===== RECORDS TO PROCESS =====

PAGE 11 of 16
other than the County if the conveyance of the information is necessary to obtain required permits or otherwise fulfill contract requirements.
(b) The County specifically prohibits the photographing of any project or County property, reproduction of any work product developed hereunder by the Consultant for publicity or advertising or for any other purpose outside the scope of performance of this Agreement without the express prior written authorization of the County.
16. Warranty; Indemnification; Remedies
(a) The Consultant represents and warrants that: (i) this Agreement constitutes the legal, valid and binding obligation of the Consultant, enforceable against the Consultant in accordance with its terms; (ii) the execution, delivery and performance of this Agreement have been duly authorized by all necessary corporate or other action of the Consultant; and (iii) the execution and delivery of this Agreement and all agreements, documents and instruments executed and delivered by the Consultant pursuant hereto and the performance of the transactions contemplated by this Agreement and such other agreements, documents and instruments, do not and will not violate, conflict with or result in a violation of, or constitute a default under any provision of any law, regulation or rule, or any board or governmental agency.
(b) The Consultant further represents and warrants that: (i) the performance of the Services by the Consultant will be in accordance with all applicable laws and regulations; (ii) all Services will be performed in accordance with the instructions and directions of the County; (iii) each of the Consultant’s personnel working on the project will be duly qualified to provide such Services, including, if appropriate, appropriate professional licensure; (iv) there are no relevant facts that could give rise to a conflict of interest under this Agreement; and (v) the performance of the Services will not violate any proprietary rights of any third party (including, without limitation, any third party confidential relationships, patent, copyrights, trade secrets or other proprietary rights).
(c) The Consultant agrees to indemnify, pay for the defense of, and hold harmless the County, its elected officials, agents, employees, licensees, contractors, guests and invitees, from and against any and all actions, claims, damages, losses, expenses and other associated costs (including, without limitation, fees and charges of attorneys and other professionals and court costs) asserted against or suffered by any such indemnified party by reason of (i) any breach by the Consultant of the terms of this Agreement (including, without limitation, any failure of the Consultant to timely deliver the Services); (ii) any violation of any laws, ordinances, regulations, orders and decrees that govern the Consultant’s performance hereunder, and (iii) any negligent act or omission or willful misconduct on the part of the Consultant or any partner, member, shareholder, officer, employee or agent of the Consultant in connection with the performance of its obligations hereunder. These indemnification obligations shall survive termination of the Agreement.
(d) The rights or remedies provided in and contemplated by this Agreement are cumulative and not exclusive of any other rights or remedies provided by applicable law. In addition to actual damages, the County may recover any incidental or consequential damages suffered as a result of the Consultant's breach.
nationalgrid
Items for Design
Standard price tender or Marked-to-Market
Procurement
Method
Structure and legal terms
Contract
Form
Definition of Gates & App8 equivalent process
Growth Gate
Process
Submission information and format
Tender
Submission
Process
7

=====

If a line in the records contains the word "rights", copy it.

- **ANSWER SECTION**:
(b) The Consultant further represents and warrants that: (i) the performance of the Services by the Consultant will be in accordance with all applicable laws and regulations; (ii) all Services will be performed in accordance with the instructions and directions of the County; (iii) each of the Consultant’s personnel working on the project will be duly qualified to provide such Services, including, if appropriate, appropriate professional licensure; (iv) there are no relevant facts that could give rise to a conflict of interest under this Agreement; and (v) the performance of the Services will not violate any proprietary rights of any third party (including, without limitation, any third party confidential relationships, patent, copyrights, trade secrets or other proprietary rights).
(d) The rights or remedies provided in and contemplated by this Agreement are cumulative and not exclusive of any other rights or remedies provided by applicable law. In addition to actual damages, the County may recover any incidental or consequential damages suffered as a result of the Consultant's breach.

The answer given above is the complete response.